At least returning visitors must be diverted out of the valley, as I doubt it will be possible to tell first time visitors not to go to Half Dome, El Capitan, the Merced meadows and of course the waterfalls.

The Wawona area can take more visitors. The Sequoias of Maripose Grove and Chilnualna Fall should be put in the foreground in marketing the park. The visitor capacity there should be expanded. Maybe that is possible with the Hetch Hetchy area too. The upper Tuolumne Meadows probably are ecologically too fragile to allow for mass tourism, but the White Wolf/Yosemity Creek/Porcupine Flat region might be another possible part of the park, where visitors could be diverted to.

To make this viable and relieve the valley, I believe, fast and reliable mass transport from those more remote areas into the valley is necessary. Have busses with good on board information systems go there.


This is an excellent ruling! We need to understand that "...in such manner and by such means as will leave them unimpaired for future generations" means just what it says. The present NPS leadership seems to be placing visitors ahead of the resource. That's short sighted and damaging to the resource. Again, the courts got it right on this one!


Good! The less people the better I say!, It is less likely to interfere with Nature at it's best with Less People!

Cee


A reservations system works well for Denali National Park. The only entry into the park is by reserved seats on the bus, which must be made well in advance. And they aren't exactly cheap either. But it protects Denali from being overrun with vehicles and people.

Reservations are required for spaces on the boats to to Channel Islands National Park.

Boat tours are required to see Kenai Fjords National Park (and they are really expensive).

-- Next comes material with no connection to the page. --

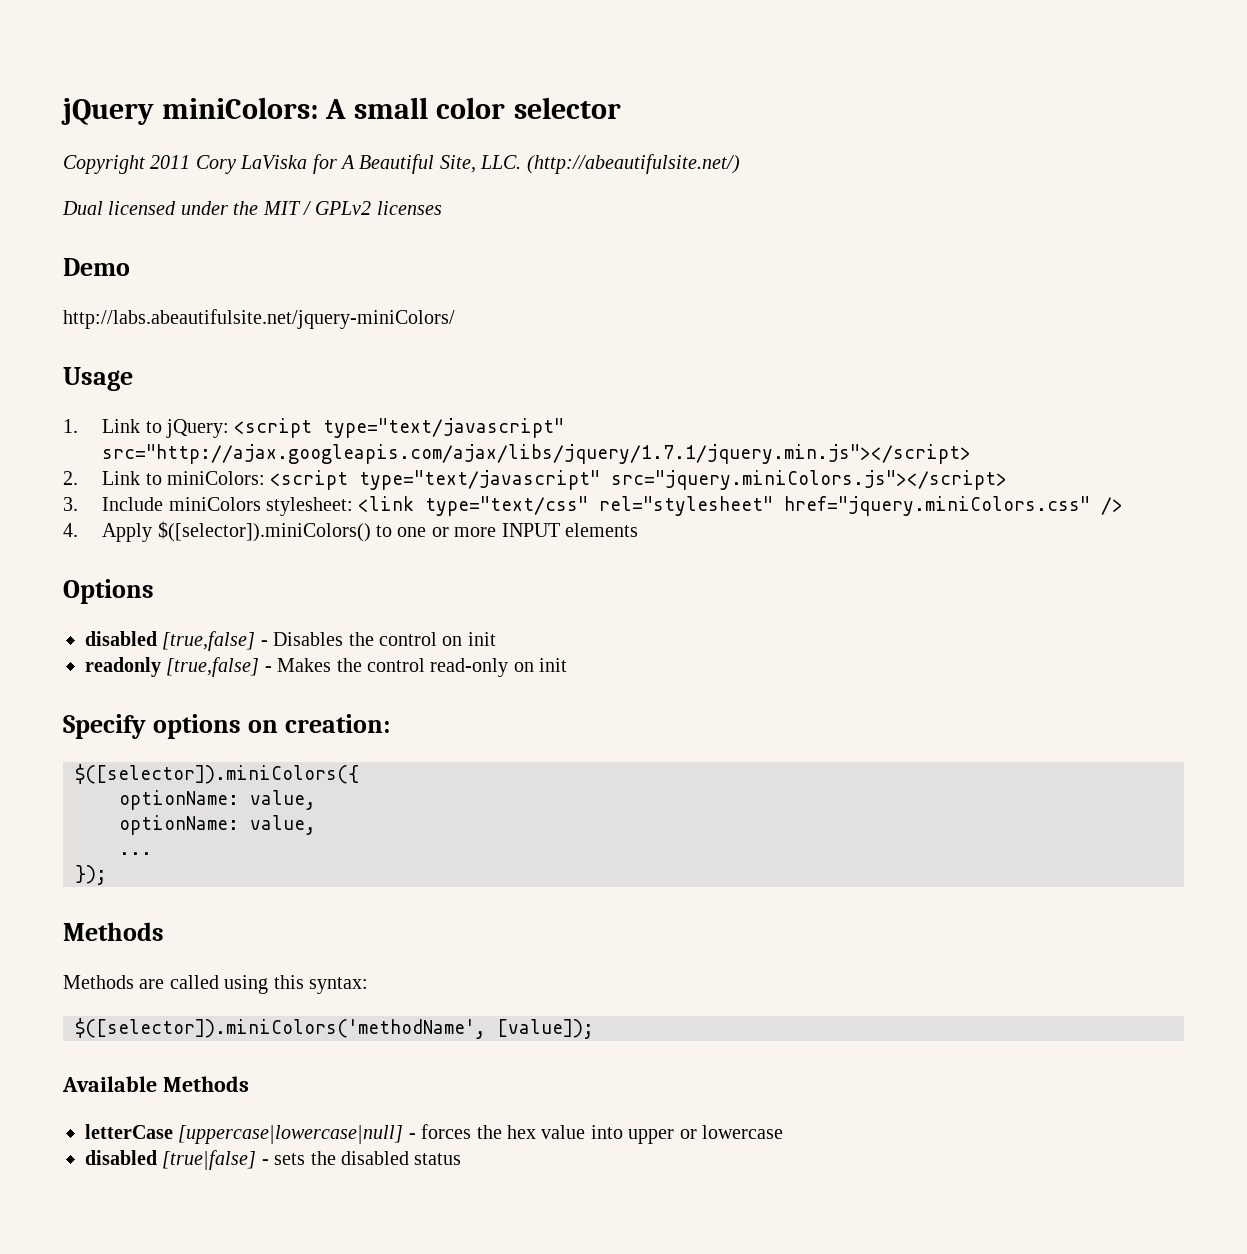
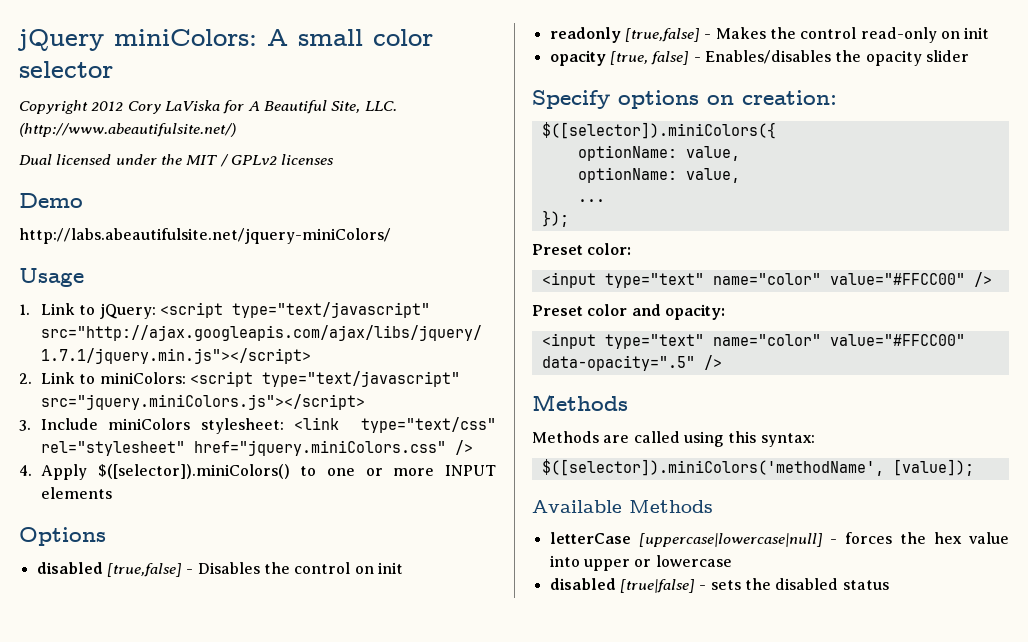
[150,155,191,169] 2011 -> [91,101,124,111] 2012
[526,154,740,174] (http://abeautifulsite.net/) -> [19,123,236,137] (http://www.abeautifulsite.net/)
(568, 665) none -> [549,50,969,66] // opacity [true, false] - Enables/disables the opacity slider
(107, 875) none -> [532,243,632,255] [541,272,992,288] [532,304,725,320] [541,333,965,349] [541,355,722,371] // Preset color: // <input type="text" name="color" value="#FFCC00" /> // Preset color and opacity: // <input type="text" name="color" value="#FFCC00" data-opacity=".5" />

So a reservations system isn't impossible. I don't see block reservations being sold on E-Bay anymore than they are for the buses in Denali or for hotel reservations in Yosemite. You put down a credit card and make a reservation. The NPS couldn't require a reservation to enter via the Tioga Pass road, that's a state route and one of the only passes over the Sierra Nevada. But reservations to enter Yosemite Valley would be a workable solution.